Buku pr matematika milik Mita hilang. Seisi rumah sibuk mencarinya. Ayah tidak sadar sudah terlambat berangkat ke kantor. Ikan lele yang digoreng ibu hampir gosong. Wajah adik berlepotan bubur. Dia menangis keras-keras.
“Kau taruh di mana bukumu, Mita?” tanya ibu sambil membongkar laci meja.
“Setelah membuat pr tadi malam, rasanya aku taruh di atas meja, Bu,” keluh Mita. Dia duduk lesu sambil mengelap keringat di kening.
“Kok rasanya? Eh, bau apa itu? Ikan leleku....” Ibu berlari ke arah dapur. Ayah yang sadar sudah terlambat berangkat ke kantor, buru-buru menggendong adik. Adik diserahkan ayah kepada ibu. Lalu dia keluar rumah. Tinggal Mita sendirian di dalam kamar yang seperti kapal pecah.
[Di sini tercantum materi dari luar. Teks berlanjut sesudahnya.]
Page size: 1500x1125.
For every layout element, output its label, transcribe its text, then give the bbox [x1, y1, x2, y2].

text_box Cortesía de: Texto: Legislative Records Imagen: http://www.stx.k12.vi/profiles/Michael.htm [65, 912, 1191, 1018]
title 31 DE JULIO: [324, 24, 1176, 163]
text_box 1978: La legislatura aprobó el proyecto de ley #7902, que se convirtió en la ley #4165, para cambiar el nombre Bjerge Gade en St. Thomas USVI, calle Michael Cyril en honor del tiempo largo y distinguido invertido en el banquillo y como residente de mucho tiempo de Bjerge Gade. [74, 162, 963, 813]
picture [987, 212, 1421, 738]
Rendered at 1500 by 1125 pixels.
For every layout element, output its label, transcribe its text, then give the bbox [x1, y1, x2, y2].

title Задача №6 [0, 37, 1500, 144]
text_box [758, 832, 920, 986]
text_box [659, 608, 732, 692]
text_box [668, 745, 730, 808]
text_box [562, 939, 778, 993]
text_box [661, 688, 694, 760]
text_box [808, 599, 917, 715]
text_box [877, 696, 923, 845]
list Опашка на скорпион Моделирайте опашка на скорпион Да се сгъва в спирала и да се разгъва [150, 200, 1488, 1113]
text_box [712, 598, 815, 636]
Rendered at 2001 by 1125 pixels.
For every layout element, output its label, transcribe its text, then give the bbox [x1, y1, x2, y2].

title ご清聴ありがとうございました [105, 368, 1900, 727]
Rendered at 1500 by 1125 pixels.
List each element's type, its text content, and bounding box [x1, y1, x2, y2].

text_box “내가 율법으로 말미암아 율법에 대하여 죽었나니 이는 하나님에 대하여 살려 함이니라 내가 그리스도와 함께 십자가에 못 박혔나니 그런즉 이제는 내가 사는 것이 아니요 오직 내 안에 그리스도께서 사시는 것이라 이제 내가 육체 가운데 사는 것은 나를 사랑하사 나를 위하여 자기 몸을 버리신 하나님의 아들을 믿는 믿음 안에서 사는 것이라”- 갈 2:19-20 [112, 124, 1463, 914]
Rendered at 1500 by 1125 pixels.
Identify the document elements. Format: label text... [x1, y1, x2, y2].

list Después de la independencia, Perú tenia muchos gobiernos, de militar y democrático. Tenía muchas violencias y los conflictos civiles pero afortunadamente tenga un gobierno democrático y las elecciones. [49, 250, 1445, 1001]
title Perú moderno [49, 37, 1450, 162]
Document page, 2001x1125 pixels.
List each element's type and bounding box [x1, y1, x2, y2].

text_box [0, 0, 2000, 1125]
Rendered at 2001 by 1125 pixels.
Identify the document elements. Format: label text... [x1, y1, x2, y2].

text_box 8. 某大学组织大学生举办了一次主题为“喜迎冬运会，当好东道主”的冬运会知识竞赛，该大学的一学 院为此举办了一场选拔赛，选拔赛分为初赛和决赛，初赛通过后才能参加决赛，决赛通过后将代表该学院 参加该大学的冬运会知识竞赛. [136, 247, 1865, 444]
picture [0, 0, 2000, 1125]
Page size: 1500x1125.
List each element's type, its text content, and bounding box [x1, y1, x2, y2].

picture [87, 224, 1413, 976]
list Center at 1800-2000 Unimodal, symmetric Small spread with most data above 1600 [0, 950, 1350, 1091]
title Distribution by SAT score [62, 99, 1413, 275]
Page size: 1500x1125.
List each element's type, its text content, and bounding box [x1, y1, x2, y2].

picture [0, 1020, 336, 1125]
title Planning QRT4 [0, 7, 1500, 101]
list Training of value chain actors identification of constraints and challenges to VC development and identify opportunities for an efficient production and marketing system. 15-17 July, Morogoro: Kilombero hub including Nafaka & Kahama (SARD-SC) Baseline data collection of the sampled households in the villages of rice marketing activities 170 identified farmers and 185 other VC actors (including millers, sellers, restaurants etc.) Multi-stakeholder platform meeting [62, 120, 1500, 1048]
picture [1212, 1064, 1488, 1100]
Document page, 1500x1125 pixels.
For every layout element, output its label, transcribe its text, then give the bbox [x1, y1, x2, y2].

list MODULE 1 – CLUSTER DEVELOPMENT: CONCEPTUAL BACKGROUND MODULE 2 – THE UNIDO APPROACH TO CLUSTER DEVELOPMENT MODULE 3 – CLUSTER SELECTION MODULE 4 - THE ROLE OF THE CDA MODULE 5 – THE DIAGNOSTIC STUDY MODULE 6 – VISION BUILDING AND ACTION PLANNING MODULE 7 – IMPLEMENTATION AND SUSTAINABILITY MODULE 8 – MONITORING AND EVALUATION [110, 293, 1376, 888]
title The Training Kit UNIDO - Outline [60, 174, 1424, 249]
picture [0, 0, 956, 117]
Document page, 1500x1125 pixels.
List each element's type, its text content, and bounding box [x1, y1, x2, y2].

Pukul sembilan pagi, akhirnya Mita terpaksa berangkat ke sekolah tanpa buku pr matematika. Satu jam lagi jam pertama dimulai. Dia memanfaatkan duduk di kantin sambil mengerjakan pr matematika di buku baru..
Meskipun dengan keringat bercucuran dan tangan pegal-pegal, akhirnya pr matematika itu selesai juga. Kalau tidak, dia bisa disuruh berdiri di depan kelas oleh Pak Sapto.
“Untunglah pr matematikaku bisa selesaikan. Kalau tidah, ah...,” kata Mita saat pulang sekolah.